Besluit van 10 december 2024 tot wijziging van het Besluit van 15 december 2022 tot vaststelling wettelijke rente (aanpassing wettelijke rente)

Wij Willem-Alexander, bij de gratie Gods, Koning der Nederlanden, Prins van Oranje-Nassau, enz. enz. enz.

Op de voordracht van de Staatssecretaris van Justitie en Veiligheid, T.H.D. Struycken, van 11 november 2024, Directie Wetgeving en Juridische Zaken, nr. 5896867;

Gelet op artikel 120, eerste lid, van Boek 6 van het Burgerlijk Wetboek;

De Afdeling advisering van de Raad van State gehoord (advies van 27 november 2024, No. W16.24.00317/II);

Gezien het nader rapport van de Staatssecretaris van Justitie en Veiligheid, T.H.D. Struycken, van 4 december 2024, Directie Wetgeving en Juridische Zaken, nr. 5966451;

Hebben goedgevonden en verstaan:

ARTIKEL I

In artikel 1 van het Besluit van 15 december 2022 tot vaststelling wettelijke rente wordt «zeven procent» vervangen door «zes procent».

ARTIKEL II

Dit besluit treedt in werking met ingang van 1 januari 2025.

Lasten en bevelen dat dit besluit met de daarbij behorende nota van toelichting in het Staatsblad zal worden geplaatst.
--
- [OPDRACHT] Hoe gaat het besluit over de wettelijke rente verder na de laatste zin hierboven? Schrijf dat vervolg.

- [AANGELEVERDE GEGEVENS]
--
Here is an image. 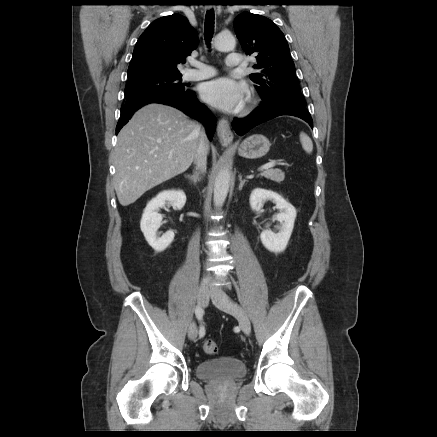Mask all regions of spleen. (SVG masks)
Listing matches in <instances>:
<instances>
[{"instance_id":"1","label":"spleen","mask_w":437,"mask_h":437,"mask_svg":"<svg viewBox=\"0 0 437 437\" xmlns=\"http://www.w3.org/2000/svg\"><path fill=\"white\" fill-rule=\"evenodd\" d=\"M300 142L302 144L303 149L307 152V153H311L313 150V143L312 140L310 139V137L305 134L304 132L300 133Z\"/></svg>"}]
</instances>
--
- [ANTWOORD]
’s-Gravenhage, 10 december 2024

Willem-Alexander

De Staatssecretaris van Justitie en Veiligheid, T.H.D. Struycken

Uitgegeven de twaalfde december 2024

De Minister van Justitie en Veiligheid, D.M. van Weel

NOTA VAN TOELICHTING

Met dit besluit wordt per 1 januari 2025 de wettelijke rente als bedoeld in artikel 119 van Boek 6 van het Burgerlijk Wetboek verlaagd van 7 procent naar 6 procent. De vorige wijziging van de wettelijke rente vond plaats per 1 januari 2024 (Besluit van 20 december 2023 tot wijziging van het Besluit van 15 december 2022 tot vaststelling wettelijke rente (Stb. 2023, 484)).

De hoogte van de wettelijke rente wordt bepaald overeenkomstig de daartoe ontwikkelde vaststellingssystematiek. In de nota van toelichting bij het Besluit van 15 december 2022 tot vaststelling wettelijke rente (Stb. 2022, 520) is de achtergrond van deze systematiek nader uiteengezet. De wettelijke rente wordt berekend door de basisherfinancieringsrente van de Europese Centrale Bank (ECB) (de referentierente) te verhogen met een opslag van 2,25 procent, met afronding van halve procenten of meer naar boven en overigens naar beneden. De basisherfinancieringsrente is de rente waartegen banken, voor de duur van één week, geld kunnen lenen van de ECB. Aanpassing van de wettelijke rente geschiedt, indien nodig, halfjaarlijks per 1 januari en per 1 juli, waarbij de peildatum voor de referentierente ultimo oktober daaraan voorafgaand respectievelijk ultimo april is.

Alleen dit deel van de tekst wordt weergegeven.